Interaction-only evaluation is well designed: The authors construct a 400-sample subset on Hateful Memes where "image safe + text safe but combination unsafe," turning the qualitative statement "unimodal certificates are unsound" into a measurable experimental fact—single MMCert achieves zero certification on this subset, providing a strong contrast.

Limitations & Future Work¶

Only supports binary (safe/unsafe) outputs and \(\ell_2\) + \(\ell_0\) geometries; extension to multiclass, \(\ell_\infty\), or semantic-level perturbations requires new NP analysis.
The text side uses a uniform kernel (avoiding the exponential degeneration of absorbing), but uniform replacement significantly damages semantics, leading to substantial clean accuracy loss for long prompts (Appendix A.9 Table 5).
For large discrete budgets (\(d\ge 5\) at \(\sigma=1.0\)), certification is almost impossible; it remains weak against real long-suffix prompt injection. \(\bar{d}_{\mathrm{hybrid}}=0.33\) under \(\ell_0\) attack is much lower than \(\bar{d}_{\mathrm{txt}}=1.02\), indicating the hybrid certificate is conservative in the \(\ell_0\) setting.
Each certification takes 500s (\(10^4\) MC), acceptable offline but difficult for real-time deployment; the authors suggest confidence sequence early stopping + input-adaptive sampling as future directions.
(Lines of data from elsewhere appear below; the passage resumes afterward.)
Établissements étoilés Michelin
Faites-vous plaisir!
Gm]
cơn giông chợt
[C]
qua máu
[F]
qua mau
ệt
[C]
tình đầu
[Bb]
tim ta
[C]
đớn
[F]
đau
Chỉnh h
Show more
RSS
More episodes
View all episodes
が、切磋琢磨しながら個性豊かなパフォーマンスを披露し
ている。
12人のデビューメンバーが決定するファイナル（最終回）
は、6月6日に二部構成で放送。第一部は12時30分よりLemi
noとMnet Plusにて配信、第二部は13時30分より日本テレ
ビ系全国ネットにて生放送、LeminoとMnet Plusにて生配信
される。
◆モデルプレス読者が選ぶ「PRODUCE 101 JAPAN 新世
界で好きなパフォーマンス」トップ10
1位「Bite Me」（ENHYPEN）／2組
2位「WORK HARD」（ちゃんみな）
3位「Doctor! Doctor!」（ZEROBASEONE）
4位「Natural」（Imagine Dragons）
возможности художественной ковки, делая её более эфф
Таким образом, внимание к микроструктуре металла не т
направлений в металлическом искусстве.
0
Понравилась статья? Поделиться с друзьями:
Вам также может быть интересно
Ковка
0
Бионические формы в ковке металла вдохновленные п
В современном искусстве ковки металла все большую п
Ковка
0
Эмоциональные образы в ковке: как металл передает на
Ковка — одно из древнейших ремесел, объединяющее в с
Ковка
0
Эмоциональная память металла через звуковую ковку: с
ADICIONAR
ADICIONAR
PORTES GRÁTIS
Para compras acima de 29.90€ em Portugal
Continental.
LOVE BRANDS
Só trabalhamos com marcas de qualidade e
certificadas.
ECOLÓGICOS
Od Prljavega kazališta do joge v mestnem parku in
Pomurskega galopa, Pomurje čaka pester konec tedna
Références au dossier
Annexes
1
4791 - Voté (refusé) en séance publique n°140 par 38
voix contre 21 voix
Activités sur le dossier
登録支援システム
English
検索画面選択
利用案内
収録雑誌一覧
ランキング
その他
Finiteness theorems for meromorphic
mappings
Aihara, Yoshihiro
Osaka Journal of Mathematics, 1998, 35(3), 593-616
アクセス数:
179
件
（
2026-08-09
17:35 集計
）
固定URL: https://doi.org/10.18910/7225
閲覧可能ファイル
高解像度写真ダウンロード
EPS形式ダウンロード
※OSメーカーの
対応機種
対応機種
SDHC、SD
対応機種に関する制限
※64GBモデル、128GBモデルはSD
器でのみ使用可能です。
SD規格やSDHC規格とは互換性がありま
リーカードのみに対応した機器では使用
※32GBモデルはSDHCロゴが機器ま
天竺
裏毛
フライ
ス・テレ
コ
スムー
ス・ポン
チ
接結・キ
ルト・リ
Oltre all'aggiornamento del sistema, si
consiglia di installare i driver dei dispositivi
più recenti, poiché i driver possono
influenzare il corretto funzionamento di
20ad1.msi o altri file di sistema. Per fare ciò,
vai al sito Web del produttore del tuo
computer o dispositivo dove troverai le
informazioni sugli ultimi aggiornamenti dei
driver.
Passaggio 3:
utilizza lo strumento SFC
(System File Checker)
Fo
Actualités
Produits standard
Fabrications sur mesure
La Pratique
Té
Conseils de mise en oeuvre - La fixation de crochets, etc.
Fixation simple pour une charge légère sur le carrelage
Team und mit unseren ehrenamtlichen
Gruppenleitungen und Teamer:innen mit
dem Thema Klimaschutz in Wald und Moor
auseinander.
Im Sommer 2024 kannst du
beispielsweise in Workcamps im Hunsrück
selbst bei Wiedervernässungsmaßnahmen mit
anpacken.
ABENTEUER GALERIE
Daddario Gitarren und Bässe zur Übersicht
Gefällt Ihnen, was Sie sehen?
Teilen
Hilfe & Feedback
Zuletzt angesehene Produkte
vs Cohen 2019 / Salman 2019 (Gaussian RS): This work strictly generalizes their continuous certificate, exactly recovering the \(\Phi^{-1}(p_A)-\Phi^{-1}(\tau)\) formula when there is no discrete perturbation.
vs Chen 2025a (fractional knapsack for LLM safety): They only solve the pure discrete NP via 0-1/fractional knapsack solver; this work proves that "adding Gaussian collapses the knapsack to a one-dimensional equation," reducing combinatorial complexity to \(O(\log\epsilon^{-1})\).
vs MMCert (Wang 2024): MMCert independently subsamples each modality and aggregates, essentially an \(\ell_0\)-cross-modal threshold; it achieves zero certification on interaction-only data, highlighting the irreplaceability of the joint NP framework in this work.
vs COMMIT / CertTA: These ad-hoc multi-sensor/network certifications are not based on classical NP analysis; this work provides the first principled joint Neyman–Pearson certificate for heterogeneous discrete-continuous threats.

Rating¶

Novelty: ⭐⭐⭐⭐⭐ First to provide a closed-form joint NP certificate for discrete + continuous hybrid perturbations, with an elegant insight collapsing the combinatorial knapsack into a one-dimensional equation.
Experimental Thoroughness: ⭐⭐⭐⭐ Covers tabular data, multimodal safety, empirical attacks, external benchmarks, and multiple \(\beta/\sigma\) ablations; could be improved with larger \(d\) and more base model coverage.
Writing Quality: ⭐⭐⭐⭐ Theorems, propositions, and counterexamples are rigorous and self-consistent, with clear identification of each limitation (absorbing degeneracy, numerical safety), and clear structure.
Value: ⭐⭐⭐⭐ Provides the first theoretically rigorous model-agnostic certificate for multimodal safety filtering and prompt injection, directly relevant for high-stakes deployments (medical VLMs, robotics).